S’il existe des lieux destinés à la catéchèse et pour des consultations conjugales, rien n’est prévu pour les personnes traversant des complications liées à la naissance. Élise Cairus évoque l’équivalent d’une aumônerie œcuménique au sens large, qui s’adresserait à toute personne se posant des questions existentielles: «Avec ma pendante catholique, nous n’aurions pas cette connotation pastorale qui peut rebuter certains. Nous sommes des femmes, avec des compétences théologiques qui peuvent faire la différence. Des personnes ont notamment besoin de ritualiser certaines choses, de se remettre à Dieu pour pouvoir aller de l’avant.»

Un enfant, un don de Dieu

Pour Élise Cairus, vivre une grossesse, puis une naissance, est aussi une occasion rare de se poser des questions spirituelles et existentielles sur ses origines et sur l’accueil d’un autre: « ’aime dire que l’on se voit confier un enfant pour un temps. Une naissance est l’occasion de s’ouvrir à une certaine spiritualité, d’accueillir cet autre que soi comme un don de Dieu puisque je présuppose que notre origine est en Dieu, ce qui est écrit dans la Bible. On se demande toujours où l’on va après la mort, mais jamais d’où l’on vient avant la naissance. Pour les chrétiens, c’est du même endroit.»

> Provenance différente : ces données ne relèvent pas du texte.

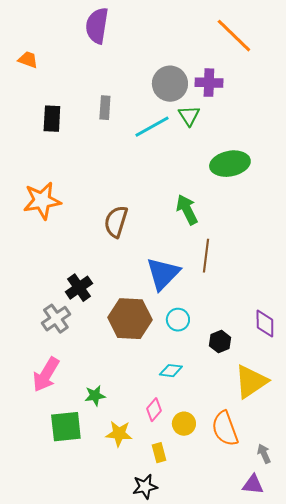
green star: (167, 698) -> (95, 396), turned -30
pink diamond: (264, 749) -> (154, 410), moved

Bien qu’elle ait baigné dans la foi depuis toujours, la théologienne a connu des moments de doute, notamment au décès de sa maman: «Les deuils peuvent bousculer. Mais cela a, quelque part, renforcé ma foi par la suite, grâce à d’autres expériences, des personnes que j’ai fréquentées et des lectures qui m’ont remise vers l’essentiel. Si je n’avais pas vécu tout cela, je serais peut-être encore dans une foi un peu superficielle, une foi d’enfant. Le décès de ma maman m’a permis de faire une vraie rencontre avec Dieu, par certaines nouvelles personnes côtoyées et à travers des textes spirituels, des auteurs et bien sûr la Bible, inépuisable source d’inspiration et de rencontres de ce Dieu qui nous aime.» Pour elle, il est d’autant plus nécessaire, dans ces moments difficiles, d’observer les petits signes quotidiens de Sa présence, de profiter des moments passés avec les autres et de se ressourcer dans la nature, en se disant que c’est Sa Création. «Ces petits éclats d’éternité, ces petits signes de luminosité font que cela est moins pénible. Il y a toujours eu, à ces moments clés, des gens qui sont apparus dans ma vie et qui ont fait que c’était moins dur à porter. J’avais l’impression d’être accompagnée et que ces personnes avaient été mises auprès de moi de manière bienveillante», précise Élise Cairus.

Bio express

1978 Naissance à Genève.

2003 Mariage avec Olivier, qu’elle a connu dans le choeur des Petits Chanteurs de la cathédrale Saint-Pierre.

2005 Licence en lettres.

2010 Naissance de sa fille Pauline.

2011 Master en théologie; début de l’assistanat en théologie pratique à l’université de Neuchâtel et de sa thèse, qu’elle soutiendra en 2017. Décès de sa maman.

2016 Parution de L’humour des Évangiles dans lequel elle se penche sur quinze passages des Évangiles pour y détecter des traces d’humour.

2019 Parution de L’accompagnement spirituel des naissances difficiles, version grand public de sa thèse.

Côté lecture

Dans son dernier ouvrage, Élise Cairus aborde le délicat problème des naissances difficiles de manière spirituelle et existentielle, avec le témoignage de personnes touchées par l’infertilité, l’accueil d’un enfant malade ou handicapé, l’interruption volontaire ou médicale de grossesse, la fausse couche et le deuil périnatal.